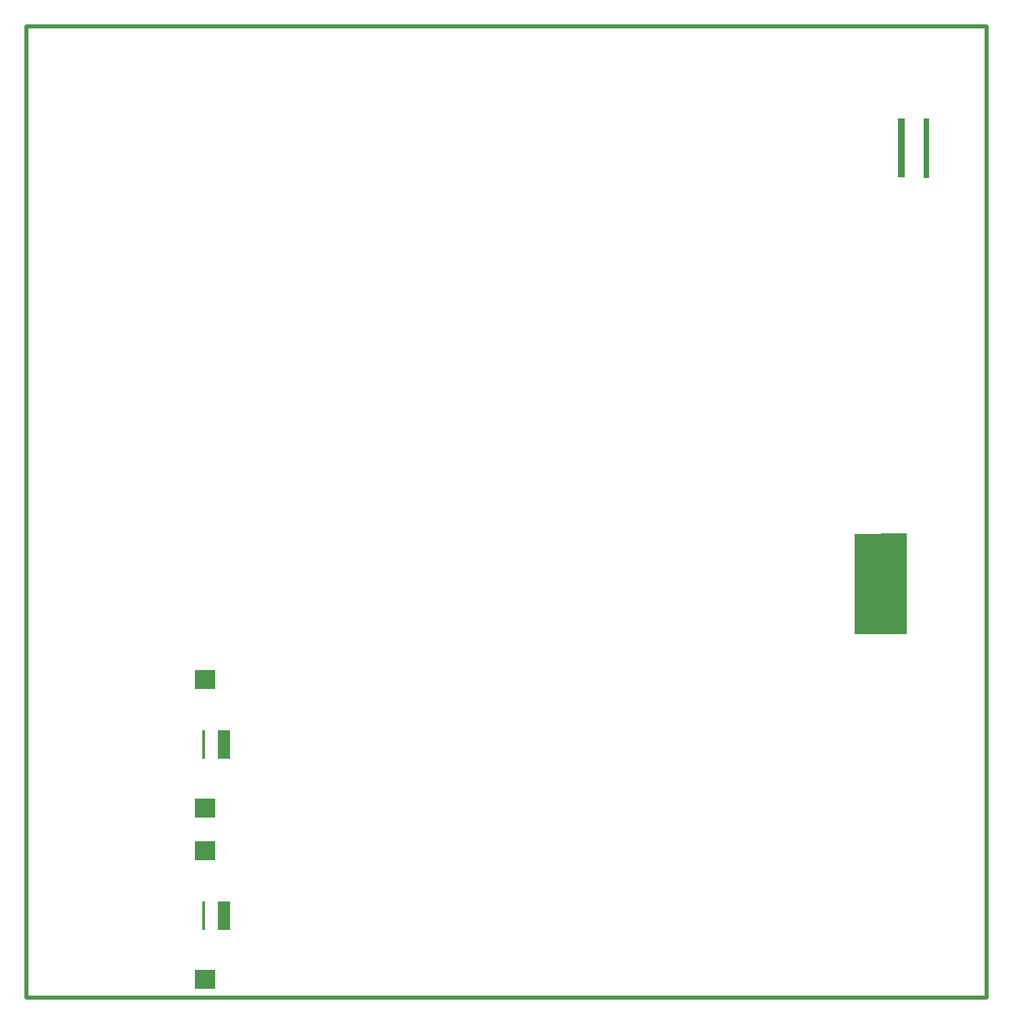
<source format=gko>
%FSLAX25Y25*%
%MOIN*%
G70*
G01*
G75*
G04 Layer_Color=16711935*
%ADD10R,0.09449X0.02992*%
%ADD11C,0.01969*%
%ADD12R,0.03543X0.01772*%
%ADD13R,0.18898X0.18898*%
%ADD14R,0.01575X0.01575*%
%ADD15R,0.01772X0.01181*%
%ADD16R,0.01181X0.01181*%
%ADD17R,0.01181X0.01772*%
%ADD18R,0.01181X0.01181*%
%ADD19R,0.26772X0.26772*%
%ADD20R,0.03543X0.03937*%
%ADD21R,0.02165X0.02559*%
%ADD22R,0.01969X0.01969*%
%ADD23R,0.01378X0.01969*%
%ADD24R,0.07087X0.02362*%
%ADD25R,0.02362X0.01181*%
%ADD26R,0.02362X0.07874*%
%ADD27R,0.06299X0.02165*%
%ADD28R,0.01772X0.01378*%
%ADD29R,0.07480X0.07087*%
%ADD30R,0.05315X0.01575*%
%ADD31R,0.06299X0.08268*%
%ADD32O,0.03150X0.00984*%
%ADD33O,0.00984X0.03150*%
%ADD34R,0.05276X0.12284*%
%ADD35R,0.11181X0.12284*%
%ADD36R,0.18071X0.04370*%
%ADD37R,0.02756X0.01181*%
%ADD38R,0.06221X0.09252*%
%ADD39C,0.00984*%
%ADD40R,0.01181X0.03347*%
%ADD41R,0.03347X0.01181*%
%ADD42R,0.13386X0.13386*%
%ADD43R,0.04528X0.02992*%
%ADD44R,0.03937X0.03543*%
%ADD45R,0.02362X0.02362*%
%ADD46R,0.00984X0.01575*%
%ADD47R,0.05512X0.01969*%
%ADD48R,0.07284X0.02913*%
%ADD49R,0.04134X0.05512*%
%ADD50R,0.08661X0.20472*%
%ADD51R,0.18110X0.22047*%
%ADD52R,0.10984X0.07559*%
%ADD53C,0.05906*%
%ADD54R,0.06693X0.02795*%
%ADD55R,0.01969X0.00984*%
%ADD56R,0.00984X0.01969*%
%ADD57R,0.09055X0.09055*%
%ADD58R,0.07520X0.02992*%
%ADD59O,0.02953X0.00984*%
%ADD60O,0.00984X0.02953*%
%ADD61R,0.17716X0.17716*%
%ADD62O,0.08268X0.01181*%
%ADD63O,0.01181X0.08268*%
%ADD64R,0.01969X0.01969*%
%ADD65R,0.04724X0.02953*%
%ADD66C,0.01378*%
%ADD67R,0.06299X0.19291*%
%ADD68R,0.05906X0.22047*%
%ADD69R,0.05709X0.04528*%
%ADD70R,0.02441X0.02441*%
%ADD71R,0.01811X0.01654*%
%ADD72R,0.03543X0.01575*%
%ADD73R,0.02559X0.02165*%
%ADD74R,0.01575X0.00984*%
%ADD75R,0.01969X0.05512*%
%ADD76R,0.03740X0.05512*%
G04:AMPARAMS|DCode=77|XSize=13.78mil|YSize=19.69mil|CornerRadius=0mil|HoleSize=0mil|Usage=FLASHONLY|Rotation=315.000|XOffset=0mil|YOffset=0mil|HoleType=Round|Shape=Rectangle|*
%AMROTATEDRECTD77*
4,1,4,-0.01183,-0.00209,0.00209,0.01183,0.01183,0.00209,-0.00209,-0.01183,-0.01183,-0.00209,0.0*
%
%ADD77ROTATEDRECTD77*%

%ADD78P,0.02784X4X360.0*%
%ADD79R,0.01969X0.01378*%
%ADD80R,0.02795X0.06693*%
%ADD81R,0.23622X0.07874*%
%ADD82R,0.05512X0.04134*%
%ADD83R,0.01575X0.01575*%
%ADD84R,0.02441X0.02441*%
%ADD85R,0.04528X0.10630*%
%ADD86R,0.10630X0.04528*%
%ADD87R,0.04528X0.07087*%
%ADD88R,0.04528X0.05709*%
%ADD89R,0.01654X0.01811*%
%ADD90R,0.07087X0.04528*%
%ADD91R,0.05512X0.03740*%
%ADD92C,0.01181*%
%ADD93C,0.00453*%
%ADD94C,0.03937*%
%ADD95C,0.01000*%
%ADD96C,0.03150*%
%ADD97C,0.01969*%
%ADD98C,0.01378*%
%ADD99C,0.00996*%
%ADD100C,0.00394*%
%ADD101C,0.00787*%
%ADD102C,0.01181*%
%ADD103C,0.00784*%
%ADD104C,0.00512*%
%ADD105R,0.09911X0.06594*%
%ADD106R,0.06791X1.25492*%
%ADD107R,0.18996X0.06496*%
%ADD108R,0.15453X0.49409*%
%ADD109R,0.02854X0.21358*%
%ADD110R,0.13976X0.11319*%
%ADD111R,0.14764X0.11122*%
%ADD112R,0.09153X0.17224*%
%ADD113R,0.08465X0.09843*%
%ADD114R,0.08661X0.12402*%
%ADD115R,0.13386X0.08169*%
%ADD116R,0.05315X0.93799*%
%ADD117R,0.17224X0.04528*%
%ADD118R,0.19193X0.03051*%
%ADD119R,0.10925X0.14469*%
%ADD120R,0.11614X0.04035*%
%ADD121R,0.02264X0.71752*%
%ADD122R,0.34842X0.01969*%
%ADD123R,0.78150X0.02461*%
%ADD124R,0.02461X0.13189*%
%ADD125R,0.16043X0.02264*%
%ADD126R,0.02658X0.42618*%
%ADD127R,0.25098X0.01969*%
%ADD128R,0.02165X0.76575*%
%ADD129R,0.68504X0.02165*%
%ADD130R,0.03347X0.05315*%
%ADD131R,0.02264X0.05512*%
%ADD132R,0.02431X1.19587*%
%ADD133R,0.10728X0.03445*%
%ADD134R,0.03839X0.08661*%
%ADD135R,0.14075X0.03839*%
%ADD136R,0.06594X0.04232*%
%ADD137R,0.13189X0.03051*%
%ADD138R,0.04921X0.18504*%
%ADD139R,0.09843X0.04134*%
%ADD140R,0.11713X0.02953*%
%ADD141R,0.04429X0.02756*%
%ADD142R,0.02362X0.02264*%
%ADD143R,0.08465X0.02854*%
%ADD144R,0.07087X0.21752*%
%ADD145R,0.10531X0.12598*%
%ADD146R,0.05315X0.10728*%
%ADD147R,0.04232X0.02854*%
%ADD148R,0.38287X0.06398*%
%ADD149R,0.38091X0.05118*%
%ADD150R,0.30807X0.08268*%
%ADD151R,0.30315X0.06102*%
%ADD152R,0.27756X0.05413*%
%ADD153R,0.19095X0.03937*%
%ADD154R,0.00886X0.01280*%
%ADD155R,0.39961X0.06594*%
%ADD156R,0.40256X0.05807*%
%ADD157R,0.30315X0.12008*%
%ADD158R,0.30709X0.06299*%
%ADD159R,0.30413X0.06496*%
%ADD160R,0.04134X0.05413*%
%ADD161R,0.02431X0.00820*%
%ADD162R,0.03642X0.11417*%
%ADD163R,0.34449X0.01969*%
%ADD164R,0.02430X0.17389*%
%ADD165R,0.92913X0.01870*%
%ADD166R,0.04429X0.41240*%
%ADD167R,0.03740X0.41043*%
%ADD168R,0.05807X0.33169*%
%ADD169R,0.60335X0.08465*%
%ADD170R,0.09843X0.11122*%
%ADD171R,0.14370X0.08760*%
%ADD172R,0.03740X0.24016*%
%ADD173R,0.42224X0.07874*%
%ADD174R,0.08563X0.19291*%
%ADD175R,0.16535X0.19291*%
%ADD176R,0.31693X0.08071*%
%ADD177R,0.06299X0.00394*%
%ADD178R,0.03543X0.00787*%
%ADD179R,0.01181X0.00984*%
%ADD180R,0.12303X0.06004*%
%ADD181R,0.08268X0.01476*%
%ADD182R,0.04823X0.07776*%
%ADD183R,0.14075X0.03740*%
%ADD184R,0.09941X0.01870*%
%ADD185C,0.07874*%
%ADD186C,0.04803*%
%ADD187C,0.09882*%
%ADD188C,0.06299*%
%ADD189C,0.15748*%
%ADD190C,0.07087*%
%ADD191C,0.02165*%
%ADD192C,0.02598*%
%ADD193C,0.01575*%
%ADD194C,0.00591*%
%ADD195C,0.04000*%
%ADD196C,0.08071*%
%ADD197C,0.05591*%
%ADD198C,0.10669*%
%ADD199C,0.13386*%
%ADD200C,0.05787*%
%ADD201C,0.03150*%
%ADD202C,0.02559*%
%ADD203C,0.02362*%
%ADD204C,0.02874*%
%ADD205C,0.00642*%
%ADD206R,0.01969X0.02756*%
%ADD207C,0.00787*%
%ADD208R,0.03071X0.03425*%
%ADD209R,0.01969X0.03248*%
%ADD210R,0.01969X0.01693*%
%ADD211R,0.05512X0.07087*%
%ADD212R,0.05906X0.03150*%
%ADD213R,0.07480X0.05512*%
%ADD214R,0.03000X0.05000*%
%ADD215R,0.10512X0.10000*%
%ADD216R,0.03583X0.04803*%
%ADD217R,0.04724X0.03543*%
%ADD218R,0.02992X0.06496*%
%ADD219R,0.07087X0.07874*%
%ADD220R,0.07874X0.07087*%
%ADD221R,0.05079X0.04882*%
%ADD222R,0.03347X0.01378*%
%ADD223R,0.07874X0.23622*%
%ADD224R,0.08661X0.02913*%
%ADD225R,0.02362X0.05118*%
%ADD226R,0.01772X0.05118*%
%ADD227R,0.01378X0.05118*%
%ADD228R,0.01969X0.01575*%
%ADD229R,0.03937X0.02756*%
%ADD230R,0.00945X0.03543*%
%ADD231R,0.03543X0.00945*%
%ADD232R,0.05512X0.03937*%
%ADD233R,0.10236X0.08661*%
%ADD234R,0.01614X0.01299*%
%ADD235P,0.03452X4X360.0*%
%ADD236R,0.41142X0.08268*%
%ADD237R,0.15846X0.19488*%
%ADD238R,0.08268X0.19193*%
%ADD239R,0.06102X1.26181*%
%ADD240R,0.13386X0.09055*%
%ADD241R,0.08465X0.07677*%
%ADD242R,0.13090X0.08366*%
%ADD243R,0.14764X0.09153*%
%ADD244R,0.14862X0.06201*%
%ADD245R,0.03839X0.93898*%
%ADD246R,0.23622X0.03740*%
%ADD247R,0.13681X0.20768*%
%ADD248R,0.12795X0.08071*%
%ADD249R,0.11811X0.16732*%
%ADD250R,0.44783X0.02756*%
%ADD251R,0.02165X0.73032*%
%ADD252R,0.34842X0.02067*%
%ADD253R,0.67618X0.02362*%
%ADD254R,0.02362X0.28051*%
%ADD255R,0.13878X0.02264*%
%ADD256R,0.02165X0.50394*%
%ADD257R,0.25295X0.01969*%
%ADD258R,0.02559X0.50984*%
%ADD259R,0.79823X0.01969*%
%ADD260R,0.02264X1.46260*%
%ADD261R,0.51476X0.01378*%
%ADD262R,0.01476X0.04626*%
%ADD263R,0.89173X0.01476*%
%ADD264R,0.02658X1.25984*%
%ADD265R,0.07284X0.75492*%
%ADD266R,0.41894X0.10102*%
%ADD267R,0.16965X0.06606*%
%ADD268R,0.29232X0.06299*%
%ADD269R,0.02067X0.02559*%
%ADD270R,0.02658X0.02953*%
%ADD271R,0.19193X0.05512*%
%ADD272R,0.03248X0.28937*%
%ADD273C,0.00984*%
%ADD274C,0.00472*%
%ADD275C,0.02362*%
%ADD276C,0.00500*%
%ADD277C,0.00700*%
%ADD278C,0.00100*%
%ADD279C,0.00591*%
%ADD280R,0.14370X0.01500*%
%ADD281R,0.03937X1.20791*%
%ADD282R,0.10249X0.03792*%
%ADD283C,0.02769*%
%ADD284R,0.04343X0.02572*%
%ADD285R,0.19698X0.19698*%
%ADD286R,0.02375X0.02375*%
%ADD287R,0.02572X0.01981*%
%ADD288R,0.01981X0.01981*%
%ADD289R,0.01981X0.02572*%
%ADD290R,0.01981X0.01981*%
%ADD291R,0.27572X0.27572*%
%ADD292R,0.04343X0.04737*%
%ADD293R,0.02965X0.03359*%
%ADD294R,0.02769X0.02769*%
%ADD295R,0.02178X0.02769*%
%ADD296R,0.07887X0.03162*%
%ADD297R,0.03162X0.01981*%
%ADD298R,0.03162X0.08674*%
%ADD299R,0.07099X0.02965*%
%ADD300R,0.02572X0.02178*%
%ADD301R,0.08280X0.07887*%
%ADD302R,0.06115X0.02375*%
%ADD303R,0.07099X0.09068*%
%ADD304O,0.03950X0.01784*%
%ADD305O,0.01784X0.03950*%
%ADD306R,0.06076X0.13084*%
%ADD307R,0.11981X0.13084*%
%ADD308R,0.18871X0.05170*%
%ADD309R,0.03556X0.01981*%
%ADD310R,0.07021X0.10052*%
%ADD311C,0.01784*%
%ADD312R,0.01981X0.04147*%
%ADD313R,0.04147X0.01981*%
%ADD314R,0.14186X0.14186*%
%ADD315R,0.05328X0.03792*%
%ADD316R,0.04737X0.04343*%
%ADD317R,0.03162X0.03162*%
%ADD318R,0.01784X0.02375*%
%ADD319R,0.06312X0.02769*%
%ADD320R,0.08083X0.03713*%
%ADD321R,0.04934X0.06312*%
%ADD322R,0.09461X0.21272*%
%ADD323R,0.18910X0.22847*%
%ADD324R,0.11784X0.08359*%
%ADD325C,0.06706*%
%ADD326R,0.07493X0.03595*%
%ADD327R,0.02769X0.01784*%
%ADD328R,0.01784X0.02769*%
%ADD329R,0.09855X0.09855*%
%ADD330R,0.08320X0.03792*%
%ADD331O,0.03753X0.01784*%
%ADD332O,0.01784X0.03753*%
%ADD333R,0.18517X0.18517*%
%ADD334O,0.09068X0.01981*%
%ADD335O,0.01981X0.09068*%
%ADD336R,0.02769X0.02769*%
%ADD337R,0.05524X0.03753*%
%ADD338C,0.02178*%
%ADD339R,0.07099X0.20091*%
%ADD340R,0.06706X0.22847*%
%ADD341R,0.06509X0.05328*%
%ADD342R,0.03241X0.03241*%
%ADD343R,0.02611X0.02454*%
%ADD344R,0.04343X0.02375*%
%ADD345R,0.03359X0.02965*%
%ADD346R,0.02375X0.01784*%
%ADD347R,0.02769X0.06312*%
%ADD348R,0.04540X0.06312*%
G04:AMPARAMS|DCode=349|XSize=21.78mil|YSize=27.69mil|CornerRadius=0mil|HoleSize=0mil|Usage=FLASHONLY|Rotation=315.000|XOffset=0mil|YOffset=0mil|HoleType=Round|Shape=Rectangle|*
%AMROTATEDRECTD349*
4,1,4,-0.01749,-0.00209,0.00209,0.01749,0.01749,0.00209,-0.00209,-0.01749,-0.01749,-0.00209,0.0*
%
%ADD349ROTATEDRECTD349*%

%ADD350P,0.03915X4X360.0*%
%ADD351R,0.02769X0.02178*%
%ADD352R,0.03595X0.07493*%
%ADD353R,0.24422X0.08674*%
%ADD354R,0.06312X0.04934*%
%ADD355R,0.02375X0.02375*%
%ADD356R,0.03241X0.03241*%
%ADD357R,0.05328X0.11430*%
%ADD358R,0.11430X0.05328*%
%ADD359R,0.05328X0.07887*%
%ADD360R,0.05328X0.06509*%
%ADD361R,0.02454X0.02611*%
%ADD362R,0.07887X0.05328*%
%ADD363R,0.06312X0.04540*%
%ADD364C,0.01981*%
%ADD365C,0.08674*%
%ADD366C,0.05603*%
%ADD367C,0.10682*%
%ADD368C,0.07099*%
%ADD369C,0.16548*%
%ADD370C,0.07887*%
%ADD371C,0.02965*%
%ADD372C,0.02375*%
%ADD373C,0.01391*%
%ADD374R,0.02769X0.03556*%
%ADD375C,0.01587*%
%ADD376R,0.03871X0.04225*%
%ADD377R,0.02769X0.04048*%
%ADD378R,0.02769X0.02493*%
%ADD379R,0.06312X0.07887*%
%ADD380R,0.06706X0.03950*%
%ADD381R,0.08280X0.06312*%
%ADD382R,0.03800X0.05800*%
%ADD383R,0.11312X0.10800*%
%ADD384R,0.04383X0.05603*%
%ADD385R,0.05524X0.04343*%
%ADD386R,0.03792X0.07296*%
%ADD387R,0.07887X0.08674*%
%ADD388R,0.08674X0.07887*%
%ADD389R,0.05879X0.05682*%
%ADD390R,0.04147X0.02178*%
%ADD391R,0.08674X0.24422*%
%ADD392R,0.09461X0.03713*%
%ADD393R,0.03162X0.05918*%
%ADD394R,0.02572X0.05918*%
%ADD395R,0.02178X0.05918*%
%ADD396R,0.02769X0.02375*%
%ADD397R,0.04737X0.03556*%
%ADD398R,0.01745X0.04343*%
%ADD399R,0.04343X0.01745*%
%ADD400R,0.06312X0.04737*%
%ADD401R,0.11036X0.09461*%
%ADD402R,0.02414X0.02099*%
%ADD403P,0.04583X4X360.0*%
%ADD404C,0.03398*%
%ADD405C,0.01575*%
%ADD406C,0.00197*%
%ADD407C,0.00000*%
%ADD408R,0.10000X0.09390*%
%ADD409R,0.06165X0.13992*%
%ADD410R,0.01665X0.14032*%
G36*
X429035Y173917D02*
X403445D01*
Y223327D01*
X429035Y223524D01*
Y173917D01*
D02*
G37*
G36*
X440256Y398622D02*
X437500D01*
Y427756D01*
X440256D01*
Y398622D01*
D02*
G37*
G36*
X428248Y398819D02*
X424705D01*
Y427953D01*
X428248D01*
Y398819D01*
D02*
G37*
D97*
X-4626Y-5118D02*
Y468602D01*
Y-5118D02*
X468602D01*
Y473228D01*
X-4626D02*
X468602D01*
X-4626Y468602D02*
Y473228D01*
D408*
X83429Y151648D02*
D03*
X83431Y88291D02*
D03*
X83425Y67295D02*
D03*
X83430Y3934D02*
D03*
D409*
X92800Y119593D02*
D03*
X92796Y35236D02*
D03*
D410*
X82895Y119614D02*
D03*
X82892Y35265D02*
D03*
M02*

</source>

----------

Check each line of the entries for "Round" and copy those that have it.

G04:AMPARAMS|DCode=77|XSize=13.78mil|YSize=19.69mil|CornerRadius=0mil|HoleSize=0mil|Usage=FLASHONLY|Rotation=315.000|XOffset=0mil|YOffset=0mil|HoleType=Round|Shape=Rectangle|*
G04:AMPARAMS|DCode=349|XSize=21.78mil|YSize=27.69mil|CornerRadius=0mil|HoleSize=0mil|Usage=FLASHONLY|Rotation=315.000|XOffset=0mil|YOffset=0mil|HoleType=Round|Shape=Rectangle|*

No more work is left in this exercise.